Nine Drishtis that will increase your concentration

The meaning of “drishti” in Sanskrit is gaze. Drishti determines where to focus our gaze during the practice of each asana. By concentrating our sight on a particular point, we perform the asanas in a much more intense way, avoiding getting distracted by the people around.

The gaze plays an essential role in the correct execution of a posture. We are used to associate yoga with breathing and closed eyes for a better internalization of the exercise. However, the importance of the gaze in our practice is crucial.


The drishtis or gazes refer to nine directions or points towards which the yogi directs the eyes while performing the asanas.

Each posture relates to a drishti.
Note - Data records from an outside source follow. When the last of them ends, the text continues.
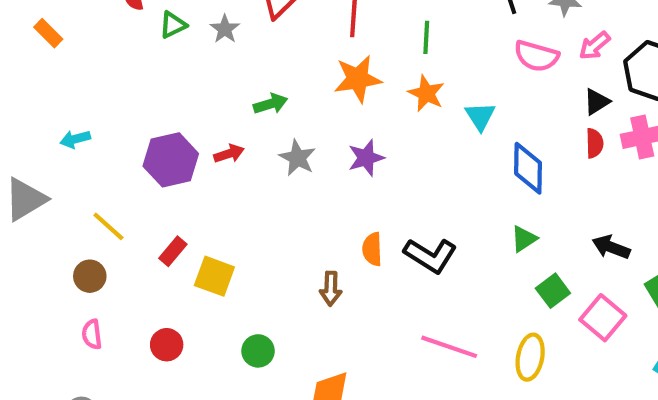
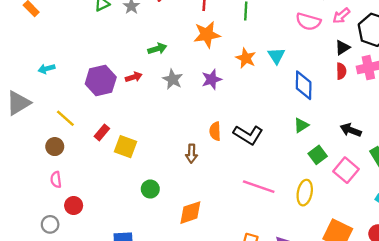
orange star: (426, 93) -> (246, 58), moved
red circle: (167, 345) -> (74, 206), moved

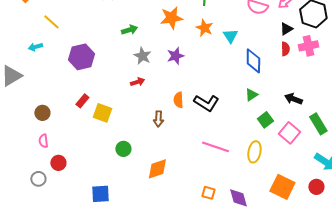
orange star: (246, 58) -> (204, 28), moved
red arrow: (134, 77) -> (137, 82), moved
yellow line: (65, 118) -> (51, 22), moved

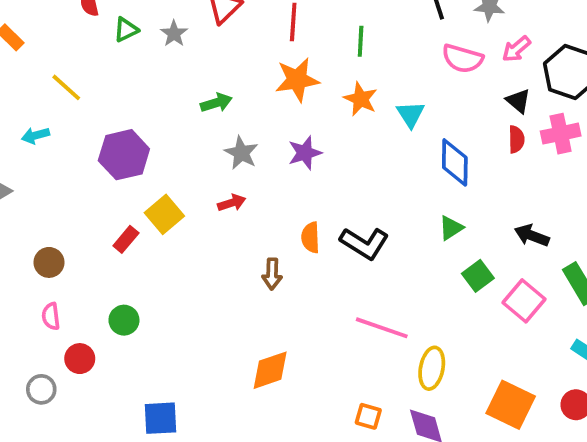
black triangle: (286, 29) -> (518, 101), turned -48
yellow square: (102, 113) -> (164, 214), moved, turned 30
green circle: (123, 149) -> (124, 320), moved
yellow ellipse: (254, 152) -> (432, 368), moved

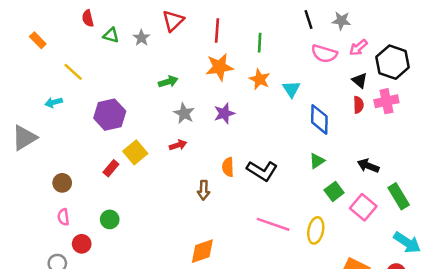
green triangle: (126, 30) -> (111, 35), turned 42
yellow ellipse: (432, 368) -> (316, 230), moved

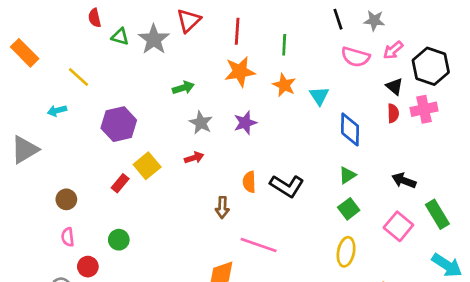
gray star: (141, 38) -> (154, 39), size x1.6
orange rectangle: (38, 40) -> (25, 53), moved, size x1.5
green square: (334, 191) -> (349, 209), moved
pink line: (273, 224) -> (259, 245), moved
The correct practice of the drishtis helps us to develop our consciousness, strengthens our concentration and, over the time, teaches us how to control our mind. By focusing our sight on a specific point, the brain conducts our mental activity in the most appropriate direction for each asana to be practiced.

The simple act of gazing at a particular point allows our energy to be focused in that specific direction. Moving our eyes from side to side distracts the mind and moves its further away from the union with the body.

The gaze is usually directed towards where we orientate our trunk or arms. For instance, in most of the forward push-ups in seated position we look at our toes. This drives to lengthen the front of the body more than if we look at the navel, which would make us round the back.


1.- The tip of the nose - Nasagrai drishti
2.- The thumbs of the hands - Angushta drishti
3.- The third eye - Brumadya drishti
4.- The navel - Nabi drishti
5.- Upwards, to the sky, as if looking at the infinite - Urvda drishti
6.- The hands - Hastagra drishti
7.- Toes - Padagra drishti
8 and 9.- Left and right - Parshva drishti


If our sight gets distracted by the external visual world around us, our attention is unfocussed, inducing an exhausting practice instead of a revitalizing experience.

A drishti can help us to achieve concentration and peace. That is why the drishti of each posture is essential to understand the asana itself. Without a point to look at, the position is incomplete.

Our sight must be relaxed and light, with a certain perspective, as if looking through the object which we direct our eyes to. The act of looking at something is not an imposition of the mind in the eyes. The drishtis contribute to reduce the tension rather than increase it.


What we perceive through the eyes catches much of our attention. In order to better understand how much energy we spend in the visual world, it is really stimulating to perform some poses with our eyes closed. Without visual information to process, our eyes release a large amount of energy that can be used in the posture, allowing us to keep the same position for longer, provided that we do not need the visual information to do the exercise, as in the postures of balance.

Remember that the main goal is to look inside us. To develop this inner gaze, to bring the senses inward is pratyahara. To dissuade our senses from the outside is to accept that the external stimulation will never satisfy the source of desires that arise from the mind. To cultivate this thought is to realize that joy is within us.

Have a good practice and a good life!